> _Instructions to follow_
Please print every one of the records below word for word, leaving the pictures out.

> _Data for analysis_
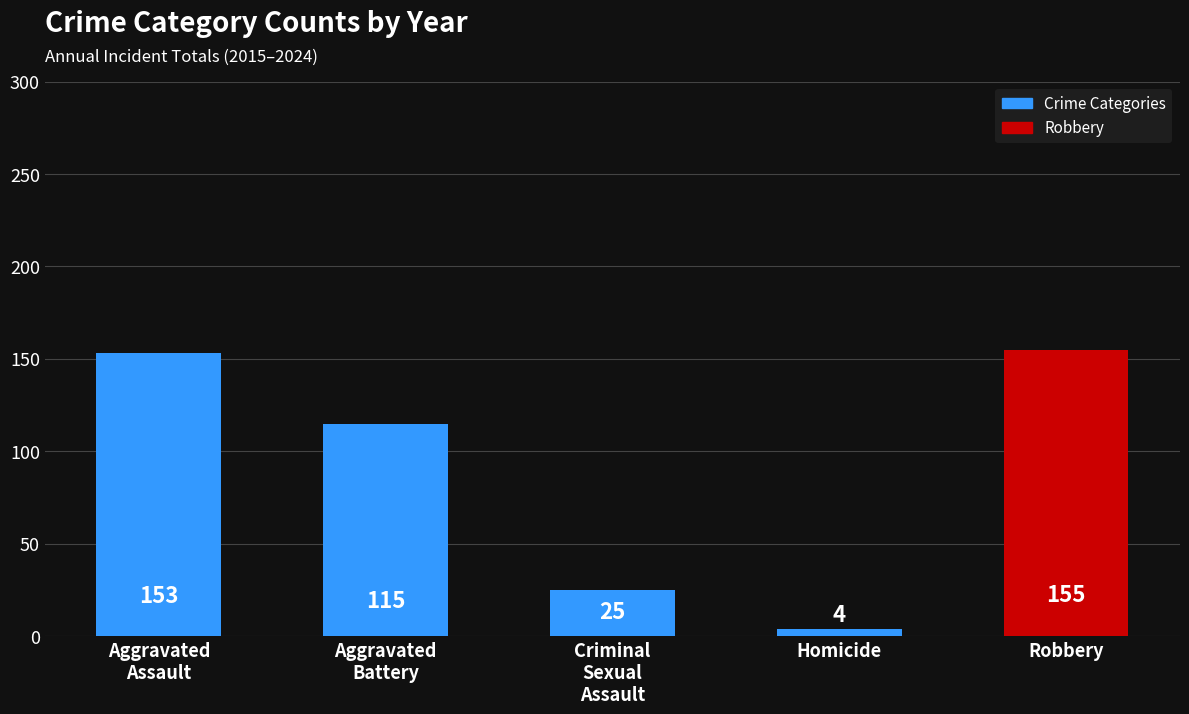

What is the approximate value at Robbery, to the nearest 50?

150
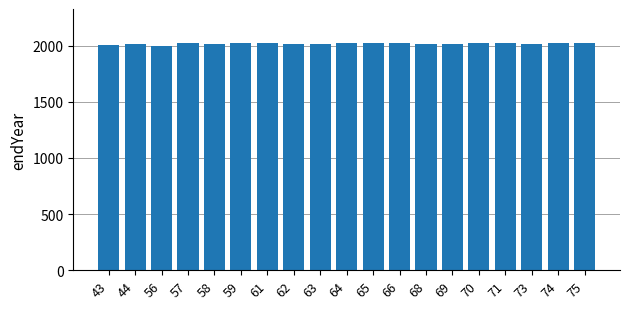

The value at 75 is 2895.8. True or false?

False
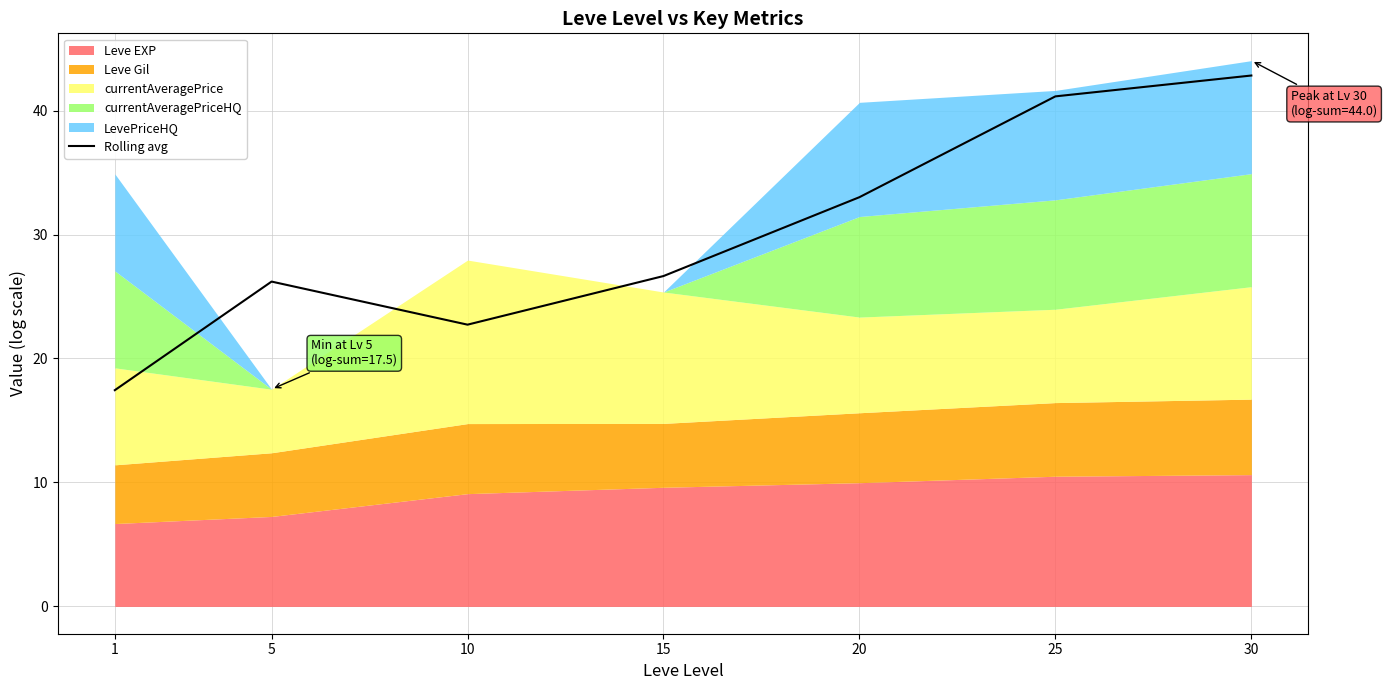

How many lines are shown in the chart?

1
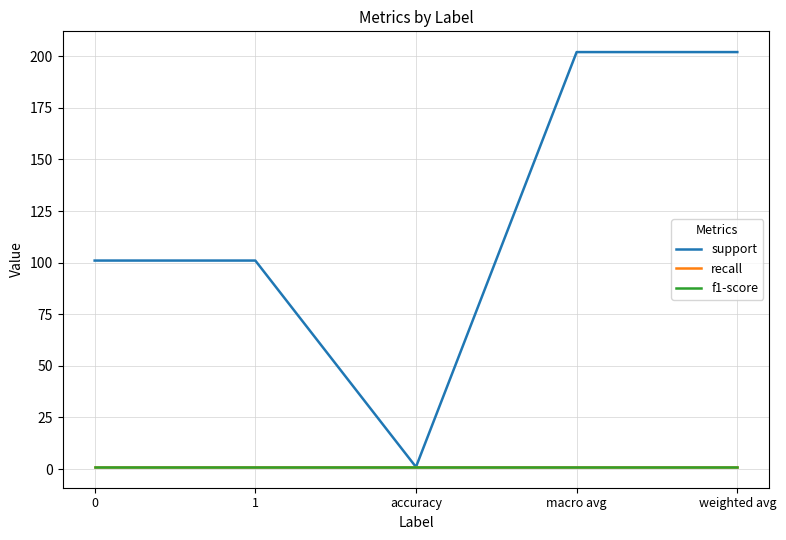

What is the sum of the recall values at 1 and weighted avg?

2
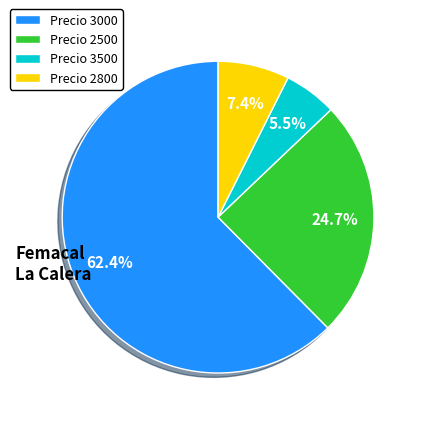

Which slice represents more than half of the pie?

Precio 3000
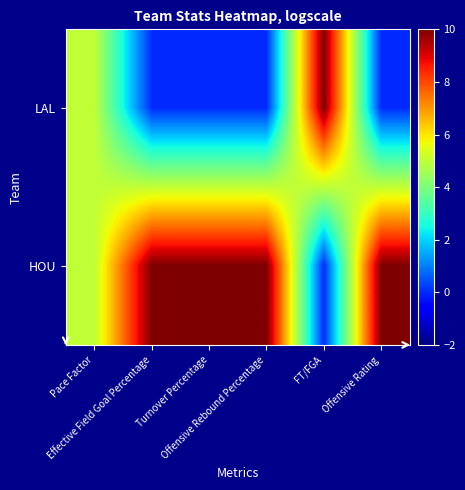

At how many categories does at least one series exceed 5?

5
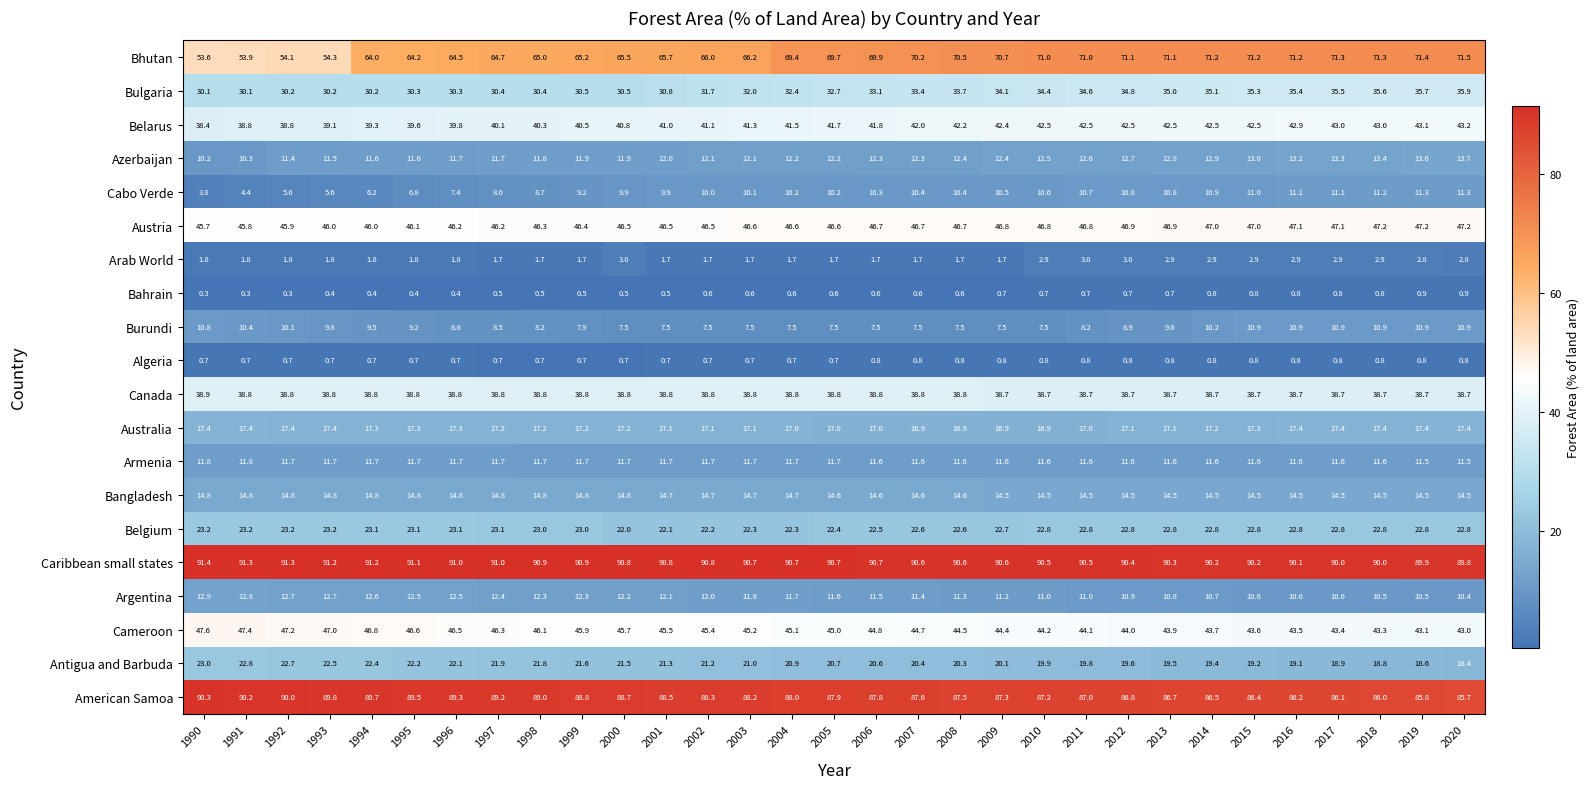

Count the number of data series in this chart.

20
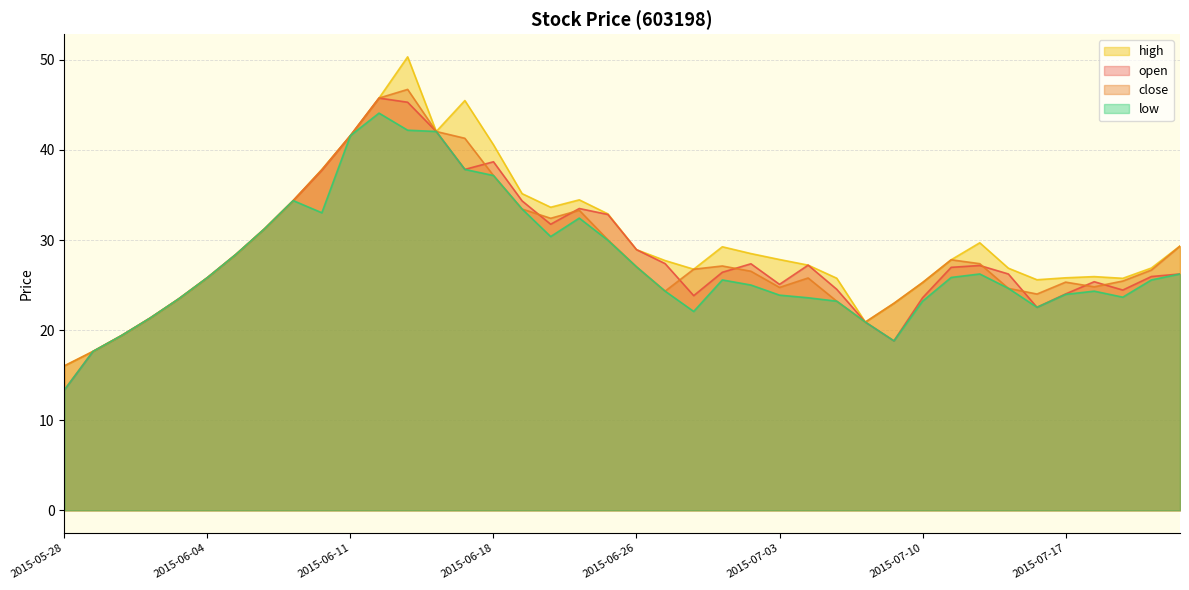

Where is the first local maximum for close?

2015-06-15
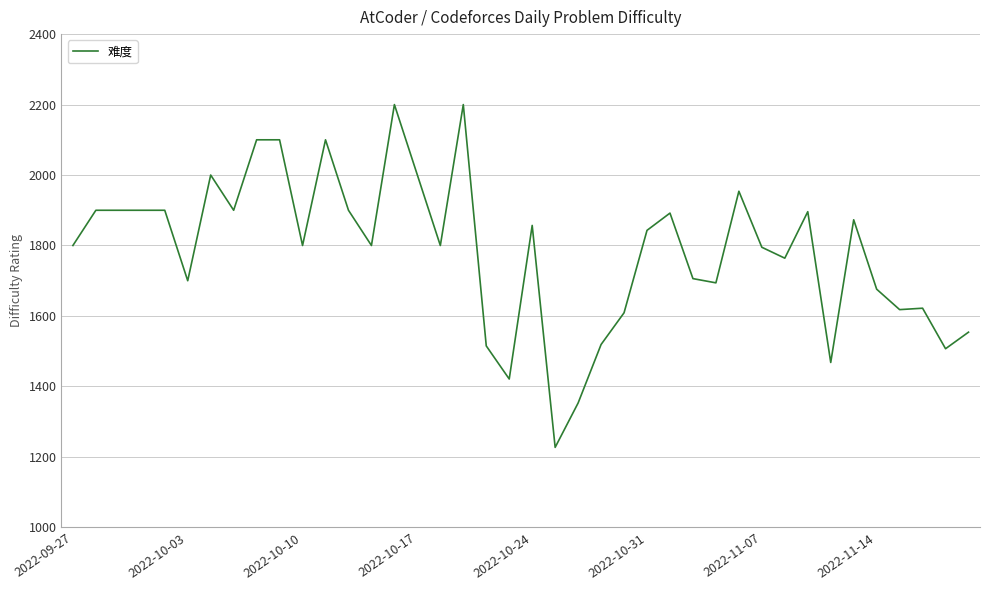

What is the greatest value displayed?

2200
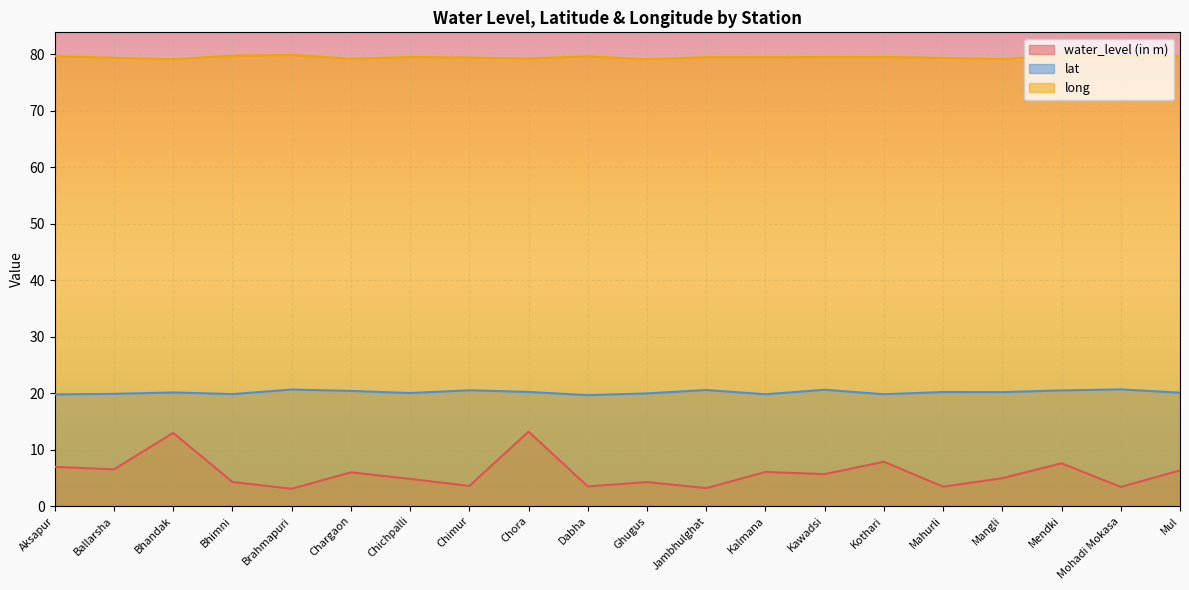

What is the total value across all series at Mahurli?

102.9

> _Output for this exercise_
What is the approximate value at Robbery, to the nearest 50?

150

The value at 75 is 2895.8. True or false?

False

How many lines are shown in the chart?

1

What is the sum of the recall values at 1 and weighted avg?

2

Which slice represents more than half of the pie?

Precio 3000

At how many categories does at least one series exceed 5?

5

Count the number of data series in this chart.

20

Where is the first local maximum for close?

2015-06-15

What is the greatest value displayed?

2200

What is the total value across all series at Mahurli?

102.9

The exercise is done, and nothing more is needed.